In this series focusing on the region’s businesses and entrepreneurs, Jonathan Thompson from Thrings visits a couple who create unique clothing from alpaca fleece
“I’ve spent my life in wellies – I knew nothing about fashion,” says Alison Thompson, sitting at her garden table and proudly watching over her alpacas.
She still wears her boots, but Ali knows much more about the clothing trade now. Watership Alpacas, run by Ali and her partner Keith from their Andover farm, takes soft but durable fleece from their 30-strong herd and transforms it into timeless toddlers’ and ladies’ coats.
It’s a small, sustainable ‘field to fashion’ enterprise which brings together Ali’s former career as an agricultural scientist with Keith’s expertise as an engineer.
It all began when the couple were based near Watership Down, which gave the business its name, before they upsized to their current home near Thruxton Circuit.

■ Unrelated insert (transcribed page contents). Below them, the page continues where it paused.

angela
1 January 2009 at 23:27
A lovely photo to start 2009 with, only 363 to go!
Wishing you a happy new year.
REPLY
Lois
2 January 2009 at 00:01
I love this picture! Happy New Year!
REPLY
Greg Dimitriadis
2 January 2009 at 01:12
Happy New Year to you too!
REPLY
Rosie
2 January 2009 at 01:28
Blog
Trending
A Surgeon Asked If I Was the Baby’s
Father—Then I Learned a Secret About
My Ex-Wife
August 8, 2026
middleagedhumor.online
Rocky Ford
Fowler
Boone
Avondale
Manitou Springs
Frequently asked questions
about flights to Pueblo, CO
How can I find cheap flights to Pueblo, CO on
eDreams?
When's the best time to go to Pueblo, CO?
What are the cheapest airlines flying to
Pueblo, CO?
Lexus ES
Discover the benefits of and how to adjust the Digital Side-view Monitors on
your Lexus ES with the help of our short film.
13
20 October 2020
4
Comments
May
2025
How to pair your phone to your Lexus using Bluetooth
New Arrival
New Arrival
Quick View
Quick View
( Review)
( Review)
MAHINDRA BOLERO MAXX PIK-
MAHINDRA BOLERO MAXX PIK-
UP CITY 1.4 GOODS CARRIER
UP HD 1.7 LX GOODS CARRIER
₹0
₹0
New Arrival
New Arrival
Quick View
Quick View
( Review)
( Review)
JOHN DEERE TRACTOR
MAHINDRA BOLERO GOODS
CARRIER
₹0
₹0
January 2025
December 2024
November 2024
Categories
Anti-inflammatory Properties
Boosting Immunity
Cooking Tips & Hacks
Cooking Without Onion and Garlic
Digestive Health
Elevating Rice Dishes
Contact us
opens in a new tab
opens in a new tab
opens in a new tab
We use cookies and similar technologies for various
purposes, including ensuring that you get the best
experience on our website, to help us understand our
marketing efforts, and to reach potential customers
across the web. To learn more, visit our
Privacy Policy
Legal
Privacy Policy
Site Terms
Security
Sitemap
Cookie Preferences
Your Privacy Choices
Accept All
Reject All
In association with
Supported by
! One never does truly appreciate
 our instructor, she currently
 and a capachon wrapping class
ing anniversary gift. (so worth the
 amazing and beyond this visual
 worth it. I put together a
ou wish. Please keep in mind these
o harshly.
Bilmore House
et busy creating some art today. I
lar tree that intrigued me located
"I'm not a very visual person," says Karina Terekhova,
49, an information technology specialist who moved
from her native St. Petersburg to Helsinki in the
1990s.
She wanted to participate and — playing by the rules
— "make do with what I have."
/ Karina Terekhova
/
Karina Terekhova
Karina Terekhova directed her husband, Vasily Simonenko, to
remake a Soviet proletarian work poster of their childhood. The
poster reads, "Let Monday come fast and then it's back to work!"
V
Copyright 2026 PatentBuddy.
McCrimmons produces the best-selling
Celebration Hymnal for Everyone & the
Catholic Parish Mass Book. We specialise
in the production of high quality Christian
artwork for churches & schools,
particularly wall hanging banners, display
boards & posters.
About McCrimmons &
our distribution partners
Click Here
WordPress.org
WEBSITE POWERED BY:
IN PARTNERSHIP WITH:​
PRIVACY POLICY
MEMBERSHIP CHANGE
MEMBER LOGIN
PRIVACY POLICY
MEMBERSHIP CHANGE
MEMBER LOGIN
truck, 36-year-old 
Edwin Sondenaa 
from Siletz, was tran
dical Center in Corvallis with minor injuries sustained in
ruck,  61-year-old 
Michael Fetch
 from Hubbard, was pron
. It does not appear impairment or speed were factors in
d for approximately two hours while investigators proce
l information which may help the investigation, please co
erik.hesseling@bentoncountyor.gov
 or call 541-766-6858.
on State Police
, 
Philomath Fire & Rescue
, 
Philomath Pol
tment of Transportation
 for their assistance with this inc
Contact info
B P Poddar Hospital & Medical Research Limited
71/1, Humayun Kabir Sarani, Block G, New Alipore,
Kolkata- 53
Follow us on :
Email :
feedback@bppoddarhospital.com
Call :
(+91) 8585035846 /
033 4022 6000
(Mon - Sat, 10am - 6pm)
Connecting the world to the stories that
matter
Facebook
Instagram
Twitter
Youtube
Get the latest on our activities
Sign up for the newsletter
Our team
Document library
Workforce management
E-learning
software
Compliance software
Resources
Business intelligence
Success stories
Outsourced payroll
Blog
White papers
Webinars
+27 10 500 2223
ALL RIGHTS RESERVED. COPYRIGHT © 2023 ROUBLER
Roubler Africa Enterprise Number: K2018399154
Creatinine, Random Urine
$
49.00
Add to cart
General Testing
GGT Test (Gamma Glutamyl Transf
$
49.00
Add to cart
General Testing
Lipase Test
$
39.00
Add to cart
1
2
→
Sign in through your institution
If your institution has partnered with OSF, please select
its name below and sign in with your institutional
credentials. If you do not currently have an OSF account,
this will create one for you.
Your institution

“We had land and wanted to do something with it,” remembers Ali. “We didn’t want sheep or cattle, or to breed any animals to be eaten. We went to see some alpacas and they “hummed” at us, which is a good sign, and that was it!”
Alpacas bred at the farm are sold, often to other farmers who want breeding females, and occasionally to people who have an alpaca walking business.
The animals are sometimes shown at events, so the couple’s downstairs loo is covered in rosettes, and their fleece is consistently graded in the top third for quality in the UK.
The herd is sheared just once a year before the fibre is carefully inspected for quality and the best goes to a weaver in Wales to make cloth. A dressmaker then creates the garments from Ali’s designs, to be sold online and at markets.
“This is a way of living that's not demanding very much and not expecting very much,” says Ali, who remembers ‘running feral’ in fields with her brother as children growing up in the countryside.
“We do everything absolutely on a shoestring because we want to recycle anything we can, and what's the point of getting something new if you can recycle?
“In the same way, the alpacas naturally create this amazing product, and to not use it would be to waste it.”
True to that philosophy, Keith is forever tinkering with his decades-old Massey Ferguson tractor and wooden muckspreader, while Ali’s expertise helps manage the land with a very light touch, supporting a rich ecosystem of plants, insects and birds.
She fights a constant battle against buttercups, which alpacas won’t eat, so she spends hours in the field removing the plants by hand so they don’t run riot – but it’s not a job she minds doing.
“I come down here to remove the buttercups, sitting on the ground and listening to the swallows and the skylarks, she says. “What’s not to like?”